Heterogenous Global Demethylation in Naïve Embryonic Stem Cells Results from Differences in DNA Methylation Maintenance in Single Cells

Epigenetic remodeling, including genome wide erasure of 5-methylcytosine (5mC) is associated with the acquisition of pluripotency. To achieve this, cells can exhibit passive demethylation, where 5mC is not faithfully copied to newly synthesized DNA during replication. Recently, we have shown that the genome wide erasure of 5mC in early mouse and human embryogenesis is heterogenous, with a subset of cells experiencing global passive demethylation¹. These findings indicate that tools to investigate passive demethylation of 5mC are critical in understanding pluripotency and development. Here we describe CpG-Dyad-sequencing (CpG-Dyad-seq) which combines enzymatic detection of modified cytosines and traditional nucleobase conversion techniques to identify the presence of hemimethylation or hemihydroxymethylation at the resolution of a single CpG dyad site. We then scale this technique down and allow for the simultaneous detection of RNA transcripts all from the same single cell.
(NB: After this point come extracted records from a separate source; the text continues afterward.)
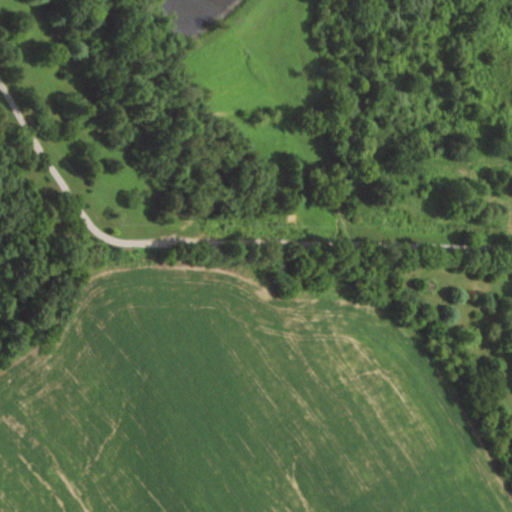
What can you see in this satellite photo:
road: (218, 243)
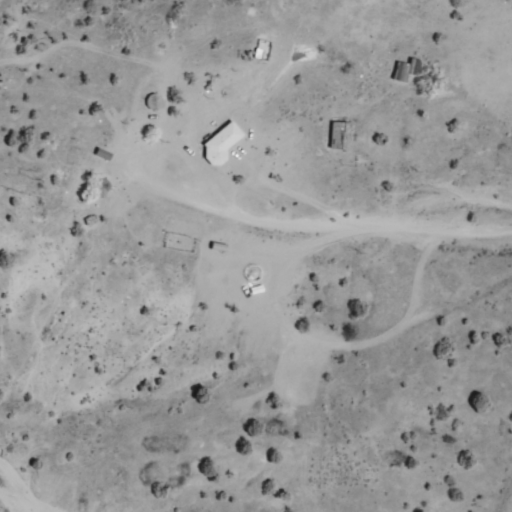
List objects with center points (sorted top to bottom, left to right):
building: (404, 70)
building: (133, 116)
building: (339, 134)
building: (220, 141)
building: (77, 188)
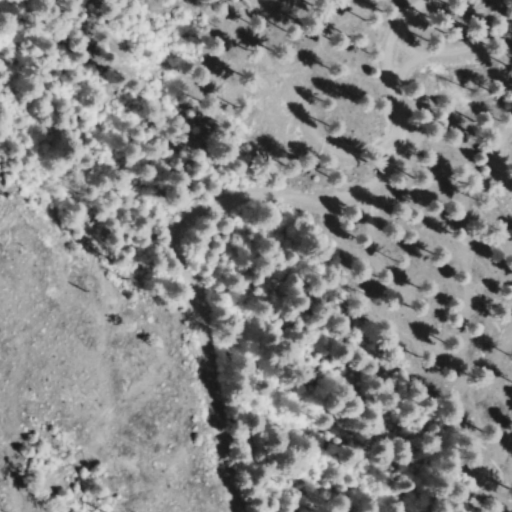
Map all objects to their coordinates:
road: (274, 195)
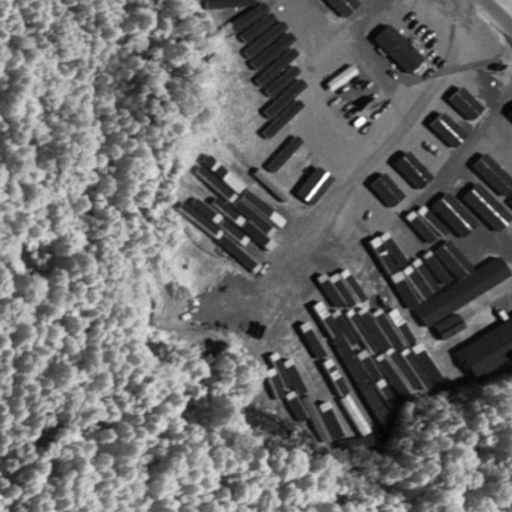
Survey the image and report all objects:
building: (233, 5)
building: (348, 7)
road: (498, 13)
road: (414, 40)
building: (252, 44)
building: (403, 50)
building: (473, 104)
building: (451, 130)
building: (274, 132)
road: (391, 136)
building: (505, 140)
building: (285, 156)
road: (474, 166)
building: (421, 168)
building: (299, 173)
building: (496, 175)
building: (407, 181)
building: (227, 188)
building: (398, 191)
building: (282, 194)
building: (511, 201)
building: (382, 206)
building: (260, 221)
building: (428, 224)
building: (436, 233)
building: (230, 236)
building: (448, 238)
building: (476, 248)
building: (442, 273)
road: (393, 292)
building: (467, 293)
building: (389, 294)
building: (275, 315)
building: (297, 343)
building: (375, 346)
building: (488, 350)
building: (432, 354)
building: (406, 359)
building: (370, 372)
building: (395, 378)
building: (352, 438)
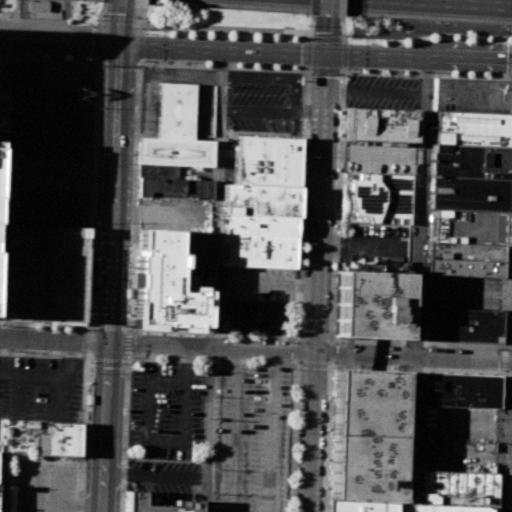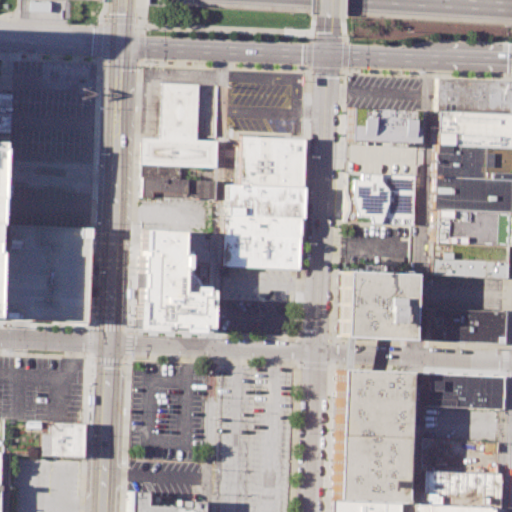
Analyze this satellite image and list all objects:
road: (99, 1)
railway: (112, 1)
road: (120, 1)
railway: (127, 1)
road: (137, 2)
road: (448, 3)
building: (37, 5)
road: (312, 6)
road: (312, 6)
road: (328, 7)
road: (341, 7)
road: (99, 11)
road: (136, 20)
road: (117, 21)
road: (342, 22)
street lamp: (307, 25)
road: (511, 25)
road: (311, 26)
road: (342, 27)
road: (223, 29)
road: (327, 33)
street lamp: (193, 35)
street lamp: (347, 35)
street lamp: (261, 37)
street lamp: (473, 38)
road: (308, 39)
road: (326, 39)
road: (344, 39)
road: (97, 40)
road: (306, 41)
traffic signals: (118, 43)
street lamp: (396, 43)
road: (138, 47)
road: (255, 51)
road: (307, 53)
traffic signals: (326, 53)
road: (344, 55)
street lamp: (57, 57)
street lamp: (96, 60)
street lamp: (142, 60)
road: (117, 61)
street lamp: (193, 62)
street lamp: (260, 65)
road: (222, 67)
road: (307, 67)
street lamp: (347, 67)
street lamp: (135, 69)
road: (344, 69)
road: (309, 70)
road: (325, 70)
road: (341, 71)
street lamp: (396, 71)
street lamp: (310, 73)
street lamp: (473, 75)
street lamp: (512, 80)
parking lot: (380, 92)
street lamp: (260, 94)
road: (295, 95)
building: (471, 96)
road: (309, 98)
parking lot: (258, 110)
road: (3, 123)
building: (378, 124)
building: (379, 125)
building: (469, 128)
building: (175, 131)
building: (175, 131)
parking lot: (49, 144)
street lamp: (96, 153)
street lamp: (135, 157)
parking lot: (377, 157)
building: (467, 160)
building: (267, 161)
building: (467, 161)
road: (113, 172)
building: (163, 172)
building: (173, 188)
building: (173, 188)
building: (467, 194)
building: (376, 198)
building: (378, 199)
building: (259, 200)
road: (319, 202)
building: (261, 204)
street lamp: (510, 216)
building: (258, 225)
building: (465, 227)
parking lot: (373, 247)
building: (257, 250)
building: (464, 251)
railway: (101, 257)
railway: (119, 257)
building: (171, 262)
street lamp: (91, 266)
building: (461, 267)
building: (464, 267)
street lamp: (128, 269)
railway: (127, 270)
building: (42, 273)
parking lot: (44, 274)
building: (44, 274)
road: (213, 281)
road: (265, 282)
building: (164, 285)
road: (417, 285)
parking lot: (462, 293)
parking lot: (255, 299)
building: (371, 304)
building: (370, 305)
road: (264, 316)
road: (0, 323)
building: (461, 325)
building: (461, 325)
road: (212, 334)
road: (299, 337)
road: (314, 338)
road: (296, 339)
road: (331, 339)
road: (53, 341)
road: (87, 341)
street lamp: (506, 342)
road: (482, 345)
road: (504, 348)
street lamp: (490, 349)
road: (295, 350)
road: (309, 352)
road: (331, 352)
road: (43, 354)
street lamp: (83, 354)
street lamp: (87, 360)
road: (502, 360)
street lamp: (125, 362)
road: (213, 362)
road: (313, 365)
road: (414, 369)
road: (506, 373)
road: (52, 376)
railway: (92, 376)
parking lot: (40, 388)
building: (458, 390)
building: (458, 390)
road: (18, 394)
road: (58, 395)
building: (367, 403)
parking lot: (166, 410)
road: (125, 421)
parking lot: (457, 423)
road: (105, 428)
road: (309, 431)
road: (83, 433)
road: (291, 436)
road: (327, 437)
building: (59, 439)
building: (63, 439)
parking lot: (249, 439)
building: (365, 440)
road: (498, 441)
street lamp: (502, 444)
street lamp: (121, 451)
parking lot: (456, 455)
street lamp: (83, 462)
building: (365, 468)
road: (155, 475)
parking lot: (162, 475)
road: (2, 483)
parking lot: (44, 484)
building: (454, 488)
building: (453, 491)
building: (155, 504)
building: (155, 504)
building: (361, 506)
street lamp: (500, 507)
building: (450, 508)
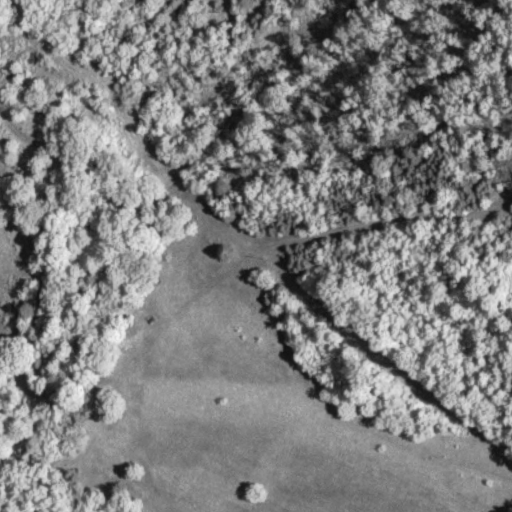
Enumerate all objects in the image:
road: (245, 156)
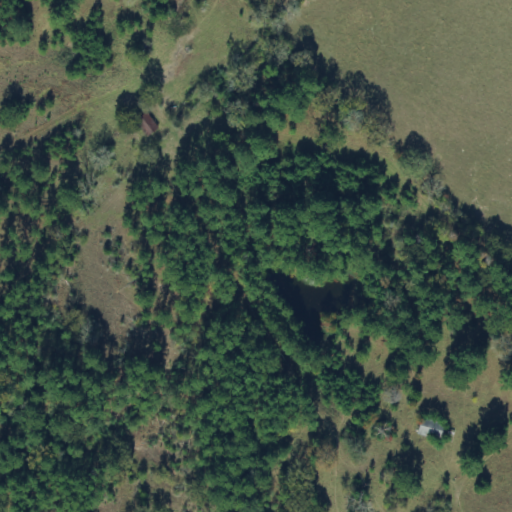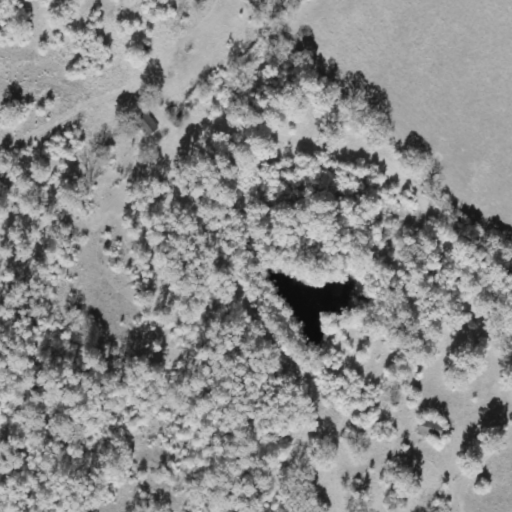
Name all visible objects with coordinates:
road: (365, 199)
building: (430, 429)
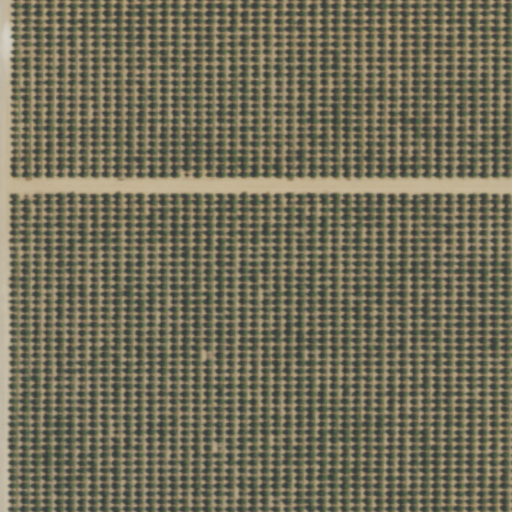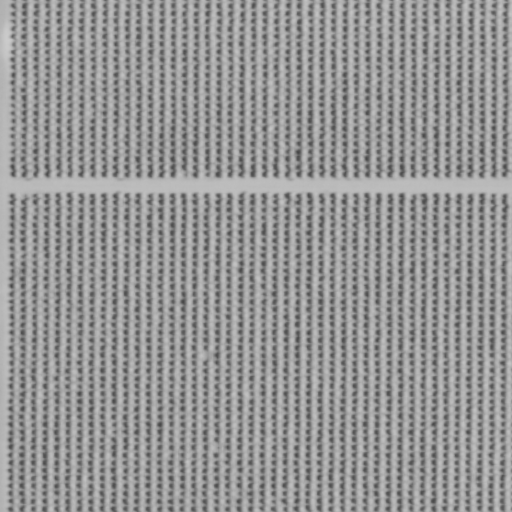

By applying single-cell CpG-Dyad-seq to different time points of mouse embryonic stem cells transitioning from a primed to a naïve state of pluripotency, we observe extreme demethylation dominated by passive processes and discover this process is highly heterogenous and delayed in some cells. By connecting RNA expression from the same cells, we detect a small set of genes directly linked to 5mC levels during this transition. Finally, we determine that regions of the genome which escape 5mC reprograming do so by retaining high levels of 5mC maintenance and are associated with specific histone modifications.

1. Sen, M. et al. Strand-specific single-cell methylomics reveals distinct modes of DNA demethylation dynamics during early mammalian development. Nat. Commun. 12, 1286 (2021).